(Problem description) Would you restate, exactly as they appear, the lines from the one containing "17L-7.5 6A9.5 9.5" through the end of the data below?

(Input records)
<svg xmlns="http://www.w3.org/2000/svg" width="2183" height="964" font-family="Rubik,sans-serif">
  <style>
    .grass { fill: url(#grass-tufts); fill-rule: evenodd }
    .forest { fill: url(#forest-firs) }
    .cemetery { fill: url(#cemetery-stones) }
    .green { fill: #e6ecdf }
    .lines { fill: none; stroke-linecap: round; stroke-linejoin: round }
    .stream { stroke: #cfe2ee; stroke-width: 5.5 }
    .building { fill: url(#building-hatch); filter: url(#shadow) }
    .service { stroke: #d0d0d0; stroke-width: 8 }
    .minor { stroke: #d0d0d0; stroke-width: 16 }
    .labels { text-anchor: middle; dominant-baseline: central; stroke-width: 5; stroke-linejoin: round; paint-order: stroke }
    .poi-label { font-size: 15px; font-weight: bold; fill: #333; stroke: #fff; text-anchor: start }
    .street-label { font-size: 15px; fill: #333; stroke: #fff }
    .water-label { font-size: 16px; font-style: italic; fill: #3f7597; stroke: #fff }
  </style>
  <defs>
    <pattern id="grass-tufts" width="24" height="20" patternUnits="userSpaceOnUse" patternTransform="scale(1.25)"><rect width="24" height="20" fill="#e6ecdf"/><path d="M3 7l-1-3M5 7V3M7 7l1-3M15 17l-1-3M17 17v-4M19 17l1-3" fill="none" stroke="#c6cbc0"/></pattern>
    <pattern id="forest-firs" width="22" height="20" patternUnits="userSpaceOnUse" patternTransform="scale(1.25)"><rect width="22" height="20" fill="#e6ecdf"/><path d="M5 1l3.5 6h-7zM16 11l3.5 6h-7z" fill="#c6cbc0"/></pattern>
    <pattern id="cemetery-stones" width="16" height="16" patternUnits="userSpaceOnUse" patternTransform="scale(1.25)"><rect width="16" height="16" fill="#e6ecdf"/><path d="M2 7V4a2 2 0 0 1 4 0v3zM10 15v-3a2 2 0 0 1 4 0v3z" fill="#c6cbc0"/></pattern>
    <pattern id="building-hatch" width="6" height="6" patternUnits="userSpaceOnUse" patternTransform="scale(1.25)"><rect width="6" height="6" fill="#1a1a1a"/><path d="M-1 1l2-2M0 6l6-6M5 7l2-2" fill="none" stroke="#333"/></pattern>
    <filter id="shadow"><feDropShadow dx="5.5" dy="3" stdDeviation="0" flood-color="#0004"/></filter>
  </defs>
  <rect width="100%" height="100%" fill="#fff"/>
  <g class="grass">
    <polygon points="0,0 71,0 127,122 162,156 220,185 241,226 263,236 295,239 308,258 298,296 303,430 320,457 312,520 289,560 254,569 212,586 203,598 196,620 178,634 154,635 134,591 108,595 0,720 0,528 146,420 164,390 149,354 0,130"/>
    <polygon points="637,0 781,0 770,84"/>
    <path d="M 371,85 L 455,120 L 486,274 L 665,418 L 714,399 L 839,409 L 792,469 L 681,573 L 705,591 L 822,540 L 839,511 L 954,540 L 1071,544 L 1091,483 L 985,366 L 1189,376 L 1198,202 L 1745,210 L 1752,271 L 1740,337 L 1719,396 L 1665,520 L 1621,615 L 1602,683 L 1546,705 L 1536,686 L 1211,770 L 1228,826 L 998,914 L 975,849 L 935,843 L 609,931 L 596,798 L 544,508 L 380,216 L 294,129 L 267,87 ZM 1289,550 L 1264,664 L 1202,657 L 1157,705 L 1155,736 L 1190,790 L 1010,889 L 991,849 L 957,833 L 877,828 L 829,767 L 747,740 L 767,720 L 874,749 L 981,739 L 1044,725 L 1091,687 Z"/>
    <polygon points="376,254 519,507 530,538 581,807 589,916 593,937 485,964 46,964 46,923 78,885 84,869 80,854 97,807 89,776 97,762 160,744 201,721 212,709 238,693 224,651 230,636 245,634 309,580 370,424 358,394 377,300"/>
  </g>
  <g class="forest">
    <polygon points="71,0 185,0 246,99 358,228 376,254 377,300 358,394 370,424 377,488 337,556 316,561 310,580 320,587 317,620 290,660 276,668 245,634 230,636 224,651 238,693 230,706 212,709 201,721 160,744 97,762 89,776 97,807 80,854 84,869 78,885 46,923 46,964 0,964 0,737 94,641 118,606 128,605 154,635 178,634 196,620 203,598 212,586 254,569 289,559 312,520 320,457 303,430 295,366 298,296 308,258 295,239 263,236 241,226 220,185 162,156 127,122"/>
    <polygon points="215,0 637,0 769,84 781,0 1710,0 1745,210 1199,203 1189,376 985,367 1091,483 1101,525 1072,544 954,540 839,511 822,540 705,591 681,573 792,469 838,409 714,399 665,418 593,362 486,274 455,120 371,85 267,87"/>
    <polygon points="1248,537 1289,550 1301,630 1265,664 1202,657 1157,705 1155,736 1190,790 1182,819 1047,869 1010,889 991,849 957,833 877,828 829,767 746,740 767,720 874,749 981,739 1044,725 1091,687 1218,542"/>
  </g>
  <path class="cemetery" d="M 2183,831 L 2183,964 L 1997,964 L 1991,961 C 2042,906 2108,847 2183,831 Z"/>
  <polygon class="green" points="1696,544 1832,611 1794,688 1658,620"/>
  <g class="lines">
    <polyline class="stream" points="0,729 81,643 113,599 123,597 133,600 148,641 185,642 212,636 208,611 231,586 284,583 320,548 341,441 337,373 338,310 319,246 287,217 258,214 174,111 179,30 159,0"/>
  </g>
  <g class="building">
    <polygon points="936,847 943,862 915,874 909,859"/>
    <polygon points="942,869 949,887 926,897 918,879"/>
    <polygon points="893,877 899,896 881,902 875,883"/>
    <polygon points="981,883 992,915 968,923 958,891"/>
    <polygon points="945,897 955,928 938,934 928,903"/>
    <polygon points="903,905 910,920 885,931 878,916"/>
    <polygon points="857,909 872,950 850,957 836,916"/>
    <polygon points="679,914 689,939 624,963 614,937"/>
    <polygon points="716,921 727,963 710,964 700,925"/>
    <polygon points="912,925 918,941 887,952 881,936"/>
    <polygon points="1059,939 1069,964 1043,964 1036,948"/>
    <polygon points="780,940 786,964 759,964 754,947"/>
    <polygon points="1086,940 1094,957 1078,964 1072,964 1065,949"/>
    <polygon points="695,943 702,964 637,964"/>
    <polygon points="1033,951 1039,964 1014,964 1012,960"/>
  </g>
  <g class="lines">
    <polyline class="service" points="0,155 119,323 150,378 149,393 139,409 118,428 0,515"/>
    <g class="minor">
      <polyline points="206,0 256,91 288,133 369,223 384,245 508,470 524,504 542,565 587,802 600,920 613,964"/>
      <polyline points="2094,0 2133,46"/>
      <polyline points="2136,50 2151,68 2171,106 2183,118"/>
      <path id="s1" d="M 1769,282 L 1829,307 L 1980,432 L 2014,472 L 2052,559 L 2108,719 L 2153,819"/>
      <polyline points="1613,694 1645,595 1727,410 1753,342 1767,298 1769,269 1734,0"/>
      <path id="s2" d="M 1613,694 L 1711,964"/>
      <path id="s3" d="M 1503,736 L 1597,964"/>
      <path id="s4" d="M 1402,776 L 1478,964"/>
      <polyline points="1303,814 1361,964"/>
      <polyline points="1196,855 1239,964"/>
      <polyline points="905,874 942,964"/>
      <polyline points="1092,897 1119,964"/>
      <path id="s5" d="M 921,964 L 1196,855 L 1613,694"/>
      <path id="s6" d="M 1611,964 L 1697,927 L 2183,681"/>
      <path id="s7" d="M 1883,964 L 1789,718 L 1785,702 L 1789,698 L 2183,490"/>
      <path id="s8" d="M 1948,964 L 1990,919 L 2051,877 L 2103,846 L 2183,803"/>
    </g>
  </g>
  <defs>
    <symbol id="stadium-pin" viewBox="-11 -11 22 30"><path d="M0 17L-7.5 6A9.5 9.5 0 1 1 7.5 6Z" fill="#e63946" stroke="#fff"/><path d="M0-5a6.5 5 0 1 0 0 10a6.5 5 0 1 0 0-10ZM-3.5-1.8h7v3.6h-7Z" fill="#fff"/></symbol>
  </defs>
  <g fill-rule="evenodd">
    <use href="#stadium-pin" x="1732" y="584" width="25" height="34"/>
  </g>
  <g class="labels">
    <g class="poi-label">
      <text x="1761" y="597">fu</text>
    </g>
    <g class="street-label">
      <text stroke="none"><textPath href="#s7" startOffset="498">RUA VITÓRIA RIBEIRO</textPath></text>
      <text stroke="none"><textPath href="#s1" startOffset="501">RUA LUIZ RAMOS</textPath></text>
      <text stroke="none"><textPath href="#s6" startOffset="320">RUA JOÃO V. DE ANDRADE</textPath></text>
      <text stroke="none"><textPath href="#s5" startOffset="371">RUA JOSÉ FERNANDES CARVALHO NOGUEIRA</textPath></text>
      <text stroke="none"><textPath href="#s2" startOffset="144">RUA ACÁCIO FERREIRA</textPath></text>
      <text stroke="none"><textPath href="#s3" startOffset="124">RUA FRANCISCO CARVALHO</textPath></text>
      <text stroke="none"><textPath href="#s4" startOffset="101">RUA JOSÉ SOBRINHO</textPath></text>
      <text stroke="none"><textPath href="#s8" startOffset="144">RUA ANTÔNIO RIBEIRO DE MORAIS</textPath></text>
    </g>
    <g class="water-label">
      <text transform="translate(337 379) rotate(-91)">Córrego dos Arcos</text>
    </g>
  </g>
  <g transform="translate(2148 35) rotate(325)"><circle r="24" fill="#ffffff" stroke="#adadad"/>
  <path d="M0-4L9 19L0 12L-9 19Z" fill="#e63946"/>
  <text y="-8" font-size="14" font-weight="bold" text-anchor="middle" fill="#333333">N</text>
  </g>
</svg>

(Finished task)
    <symbol id="stadium-pin" viewBox="-11 -11 22 30"><path d="M0 17L-7.5 6A9.5 9.5 0 1 1 7.5 6Z" fill="#e63946" stroke="#fff"/><path d="M0-5a6.5 5 0 1 0 0 10a6.5 5 0 1 0 0-10ZM-3.5-1.8h7v3.6h-7Z" fill="#fff"/></symbol>
  </defs>
  <g fill-rule="evenodd">
    <use href="#stadium-pin" x="1732" y="584" width="25" height="34"/>
  </g>
  <g class="labels">
    <g class="poi-label">
      <text x="1761" y="597">fu</text>
    </g>
    <g class="street-label">
      <text stroke="none"><textPath href="#s7" startOffset="498">RUA VITÓRIA RIBEIRO</textPath></text>
      <text stroke="none"><textPath href="#s1" startOffset="501">RUA LUIZ RAMOS</textPath></text>
      <text stroke="none"><textPath href="#s6" startOffset="320">RUA JOÃO V. DE ANDRADE</textPath></text>
      <text stroke="none"><textPath href="#s5" startOffset="371">RUA JOSÉ FERNANDES CARVALHO NOGUEIRA</textPath></text>
      <text stroke="none"><textPath href="#s2" startOffset="144">RUA ACÁCIO FERREIRA</textPath></text>
      <text stroke="none"><textPath href="#s3" startOffset="124">RUA FRANCISCO CARVALHO</textPath></text>
      <text stroke="none"><textPath href="#s4" startOffset="101">RUA JOSÉ SOBRINHO</textPath></text>
      <text stroke="none"><textPath href="#s8" startOffset="144">RUA ANTÔNIO RIBEIRO DE MORAIS</textPath></text>
    </g>
    <g class="water-label">
      <text transform="translate(337 379) rotate(-91)">Córrego dos Arcos</text>
    </g>
  </g>
  <g transform="translate(2148 35) rotate(325)"><circle r="24" fill="#ffffff" stroke="#adadad"/>
  <path d="M0-4L9 19L0 12L-9 19Z" fill="#e63946"/>
  <text y="-8" font-size="14" font-weight="bold" text-anchor="middle" fill="#333333">N</text>
  </g>
</svg>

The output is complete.